> **TASK DIRECTIONS**
Exact repetition of every entry is required.

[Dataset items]

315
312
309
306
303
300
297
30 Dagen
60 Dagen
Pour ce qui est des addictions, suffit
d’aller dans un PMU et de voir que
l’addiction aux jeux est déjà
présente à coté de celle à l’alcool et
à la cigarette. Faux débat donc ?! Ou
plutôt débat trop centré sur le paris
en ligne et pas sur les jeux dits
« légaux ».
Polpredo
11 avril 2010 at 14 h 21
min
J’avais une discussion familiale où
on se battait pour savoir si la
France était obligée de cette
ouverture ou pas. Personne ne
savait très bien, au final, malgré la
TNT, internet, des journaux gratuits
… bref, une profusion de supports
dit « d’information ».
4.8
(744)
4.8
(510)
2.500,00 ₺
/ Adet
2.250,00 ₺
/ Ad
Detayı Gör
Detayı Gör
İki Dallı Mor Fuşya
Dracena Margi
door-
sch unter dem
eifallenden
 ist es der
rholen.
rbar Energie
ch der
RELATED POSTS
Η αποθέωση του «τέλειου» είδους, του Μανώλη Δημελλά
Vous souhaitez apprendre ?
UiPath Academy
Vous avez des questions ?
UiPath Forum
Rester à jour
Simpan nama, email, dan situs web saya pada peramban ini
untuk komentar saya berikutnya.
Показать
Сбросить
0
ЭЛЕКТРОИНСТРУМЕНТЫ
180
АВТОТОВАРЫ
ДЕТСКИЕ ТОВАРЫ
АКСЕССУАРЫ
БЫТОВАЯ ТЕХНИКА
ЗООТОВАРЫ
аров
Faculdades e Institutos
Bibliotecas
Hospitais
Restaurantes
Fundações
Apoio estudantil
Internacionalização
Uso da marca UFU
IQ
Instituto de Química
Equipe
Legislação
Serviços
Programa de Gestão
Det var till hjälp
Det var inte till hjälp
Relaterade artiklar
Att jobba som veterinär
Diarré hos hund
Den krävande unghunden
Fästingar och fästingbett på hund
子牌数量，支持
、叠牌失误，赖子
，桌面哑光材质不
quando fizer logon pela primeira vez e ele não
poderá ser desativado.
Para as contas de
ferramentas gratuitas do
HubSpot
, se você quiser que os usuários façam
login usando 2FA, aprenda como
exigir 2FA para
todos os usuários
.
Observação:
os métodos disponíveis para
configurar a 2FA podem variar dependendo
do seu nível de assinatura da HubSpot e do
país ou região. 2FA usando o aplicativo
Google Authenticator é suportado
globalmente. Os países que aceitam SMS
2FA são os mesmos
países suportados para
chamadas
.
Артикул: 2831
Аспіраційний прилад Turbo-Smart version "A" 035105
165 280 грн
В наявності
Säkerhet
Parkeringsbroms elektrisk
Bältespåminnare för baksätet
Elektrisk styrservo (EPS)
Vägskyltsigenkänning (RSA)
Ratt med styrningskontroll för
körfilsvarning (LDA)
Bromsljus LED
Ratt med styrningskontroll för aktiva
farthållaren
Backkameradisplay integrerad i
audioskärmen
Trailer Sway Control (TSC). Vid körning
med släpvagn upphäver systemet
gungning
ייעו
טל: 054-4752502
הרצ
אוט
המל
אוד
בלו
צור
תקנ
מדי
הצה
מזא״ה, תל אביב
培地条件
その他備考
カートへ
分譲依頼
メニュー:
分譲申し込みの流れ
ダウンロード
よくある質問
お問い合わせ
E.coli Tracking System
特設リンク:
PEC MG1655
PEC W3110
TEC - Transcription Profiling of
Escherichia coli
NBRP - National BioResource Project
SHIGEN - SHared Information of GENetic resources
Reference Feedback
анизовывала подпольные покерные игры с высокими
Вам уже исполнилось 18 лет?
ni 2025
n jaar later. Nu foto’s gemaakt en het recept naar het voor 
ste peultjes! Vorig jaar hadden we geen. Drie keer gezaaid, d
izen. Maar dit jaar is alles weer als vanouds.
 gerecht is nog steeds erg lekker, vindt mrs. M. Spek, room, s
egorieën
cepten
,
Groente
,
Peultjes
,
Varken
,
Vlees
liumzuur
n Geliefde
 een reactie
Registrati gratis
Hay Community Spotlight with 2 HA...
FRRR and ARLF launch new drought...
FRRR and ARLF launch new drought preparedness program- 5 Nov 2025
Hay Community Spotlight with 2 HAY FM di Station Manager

> **ANSWER TO THIS TASK**
315
312
309
306
303
300
297
30 Dagen
60 Dagen
Pour ce qui est des addictions, suffit
d’aller dans un PMU et de voir que
l’addiction aux jeux est déjà
présente à coté de celle à l’alcool et
à la cigarette. Faux débat donc ?! Ou
plutôt débat trop centré sur le paris
en ligne et pas sur les jeux dits
« légaux ».
Polpredo
11 avril 2010 at 14 h 21
min
J’avais une discussion familiale où
on se battait pour savoir si la
France était obligée de cette
ouverture ou pas. Personne ne
savait très bien, au final, malgré la
TNT, internet, des journaux gratuits
… bref, une profusion de supports
dit « d’information ».
4.8
(744)
4.8
(510)
2.500,00 ₺
/ Adet
2.250,00 ₺
/ Ad
Detayı Gör
Detayı Gör
İki Dallı Mor Fuşya
Dracena Margi
door-
sch unter dem
eifallenden
 ist es der
rholen.
rbar Energie
ch der
RELATED POSTS
Η αποθέωση του «τέλειου» είδους, του Μανώλη Δημελλά
Vous souhaitez apprendre ?
UiPath Academy
Vous avez des questions ?
UiPath Forum
Rester à jour
Simpan nama, email, dan situs web saya pada peramban ini
untuk komentar saya berikutnya.
Показать
Сбросить
0
ЭЛЕКТРОИНСТРУМЕНТЫ
180
АВТОТОВАРЫ
ДЕТСКИЕ ТОВАРЫ
АКСЕССУАРЫ
БЫТОВАЯ ТЕХНИКА
ЗООТОВАРЫ
аров
Faculdades e Institutos
Bibliotecas
Hospitais
Restaurantes
Fundações
Apoio estudantil
Internacionalização
Uso da marca UFU
IQ
Instituto de Química
Equipe
Legislação
Serviços
Programa de Gestão
Det var till hjälp
Det var inte till hjälp
Relaterade artiklar
Att jobba som veterinär
Diarré hos hund
Den krävande unghunden
Fästingar och fästingbett på hund
子牌数量，支持
、叠牌失误，赖子
，桌面哑光材质不
quando fizer logon pela primeira vez e ele não
poderá ser desativado.
Para as contas de
ferramentas gratuitas do
HubSpot
, se você quiser que os usuários façam
login usando 2FA, aprenda como
exigir 2FA para
todos os usuários
.
Observação:
os métodos disponíveis para
configurar a 2FA podem variar dependendo
do seu nível de assinatura da HubSpot e do
país ou região. 2FA usando o aplicativo
Google Authenticator é suportado
globalmente. Os países que aceitam SMS
2FA são os mesmos
países suportados para
chamadas
.
Артикул: 2831
Аспіраційний прилад Turbo-Smart version "A" 035105
165 280 грн
В наявності
Säkerhet
Parkeringsbroms elektrisk
Bältespåminnare för baksätet
Elektrisk styrservo (EPS)
Vägskyltsigenkänning (RSA)
Ratt med styrningskontroll för
körfilsvarning (LDA)
Bromsljus LED
Ratt med styrningskontroll för aktiva
farthållaren
Backkameradisplay integrerad i
audioskärmen
Trailer Sway Control (TSC). Vid körning
med släpvagn upphäver systemet
gungning
ייעו
טל: 054-4752502
הרצ
אוט
המל
אוד
בלו
צור
תקנ
מדי
הצה
מזא״ה, תל אביב
培地条件
その他備考
カートへ
分譲依頼
メニュー:
分譲申し込みの流れ
ダウンロード
よくある質問
お問い合わせ
E.coli Tracking System
特設リンク:
PEC MG1655
PEC W3110
TEC - Transcription Profiling of
Escherichia coli
NBRP - National BioResource Project
SHIGEN - SHared Information of GENetic resources
Reference Feedback
анизовывала подпольные покерные игры с высокими
Вам уже исполнилось 18 лет?
ni 2025
n jaar later. Nu foto’s gemaakt en het recept naar het voor 
ste peultjes! Vorig jaar hadden we geen. Drie keer gezaaid, d
izen. Maar dit jaar is alles weer als vanouds.
 gerecht is nog steeds erg lekker, vindt mrs. M. Spek, room, s
egorieën
cepten
,
Groente
,
Peultjes
,
Varken
,
Vlees
liumzuur
n Geliefde
 een reactie
Registrati gratis
Hay Community Spotlight with 2 HA...
FRRR and ARLF launch new drought...
FRRR and ARLF launch new drought preparedness program- 5 Nov 2025
Hay Community Spotlight with 2 HAY FM di Station Manager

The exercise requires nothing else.